**Ausgangstext**.
Der Kreuzberger Grünen-Politiker hat sich den Sieg zwar nur knapp gesichert, aber der Anteil an offensichtlichen nicht-menschlichen Followern ist eindrucksvoll: Knapp 60 Prozent der 15.000 neuesten Follower von Christian Ströble zeigen Anzeichen dafür, dass es sich bei den entsprechenden Twitter-Konten um Fake-Profile oder Bots handelt.

Auffällig ist vor allem, dass Ströbeles Profil an einzelnen Tagen große Schübe an Followern zu verzeichnen hatte. Während seit der Registrierung seines Kontos am 24. Mai 2011 durchschnittlich 1.986 neue Follower pro Monat eingesammelt wurden, verzeichnete der Account allein am 3. August 2016 10.575 neue Follower und am 15. September 3.618 neue Follower innerhalb von 24 Stunden—klare Indizien, die für Bots sprechen.

2. Katrin Göring-Eckardt

Derartige Wellenbewegungen fallen bei einem genaueren Blick auf das Profil der Zweitplatzierten schwächer aus als bei Ströbele. Die Ausreißer in der Followerkurve sind weniger drastisch. Allerdings ist es wahrscheinlich, dass nicht wenige derselben Bots, die sich bei Ströbele eingenistet haben, auch bei Eckardt zu finden sind: Wie eine Analyse mit Sysomos MAP ergab, haben beide Politiker 21.959 gemeinsame Follower.

**Bereitgestellte Angaben**.
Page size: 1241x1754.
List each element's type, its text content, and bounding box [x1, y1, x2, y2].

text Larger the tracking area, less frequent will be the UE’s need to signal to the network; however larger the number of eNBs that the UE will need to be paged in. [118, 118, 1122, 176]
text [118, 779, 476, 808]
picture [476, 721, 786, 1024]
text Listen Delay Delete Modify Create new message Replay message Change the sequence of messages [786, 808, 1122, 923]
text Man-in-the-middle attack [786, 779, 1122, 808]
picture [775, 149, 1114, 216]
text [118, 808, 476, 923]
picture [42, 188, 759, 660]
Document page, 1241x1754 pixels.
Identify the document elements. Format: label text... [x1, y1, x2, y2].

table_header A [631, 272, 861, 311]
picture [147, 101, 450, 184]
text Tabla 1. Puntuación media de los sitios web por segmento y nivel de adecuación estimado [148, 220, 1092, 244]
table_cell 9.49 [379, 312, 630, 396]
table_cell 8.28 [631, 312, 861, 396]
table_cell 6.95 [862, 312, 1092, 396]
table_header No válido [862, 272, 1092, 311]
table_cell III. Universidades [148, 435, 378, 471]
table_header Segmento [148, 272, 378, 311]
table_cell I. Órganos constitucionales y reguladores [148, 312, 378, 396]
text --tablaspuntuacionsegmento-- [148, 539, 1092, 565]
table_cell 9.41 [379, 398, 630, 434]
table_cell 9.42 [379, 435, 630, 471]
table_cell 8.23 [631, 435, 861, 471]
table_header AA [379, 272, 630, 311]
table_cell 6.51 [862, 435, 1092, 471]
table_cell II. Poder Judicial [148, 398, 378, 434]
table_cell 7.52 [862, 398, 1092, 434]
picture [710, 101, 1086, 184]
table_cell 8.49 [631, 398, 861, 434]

**Aufgabenstellung**.
Beantworte anhand des Ausgangstexts über Bots unter Twitter-Followern die folgenden Fragen in ganzen Sätzen.
(a) An welchem Datum wurde Ströbeles Konto registriert?
(b) Wie viele neue Follower verzeichnete sein Account am 3. August 2016?
(c) Wie viele gemeinsame Follower haben Ströbele und Göring-Eckardt laut der Analyse mit Sysomos MAP?
Die Einträge sind für die Bearbeitung nicht erforderlich.

**Lösung**.
(a) Ströbeles Konto wurde am 24. Mai 2011 registriert.
(b) Am 3. August 2016 verzeichnete sein Account 10.575 neue Follower.
(c) Laut der Analyse haben beide Politiker 21.959 gemeinsame Follower.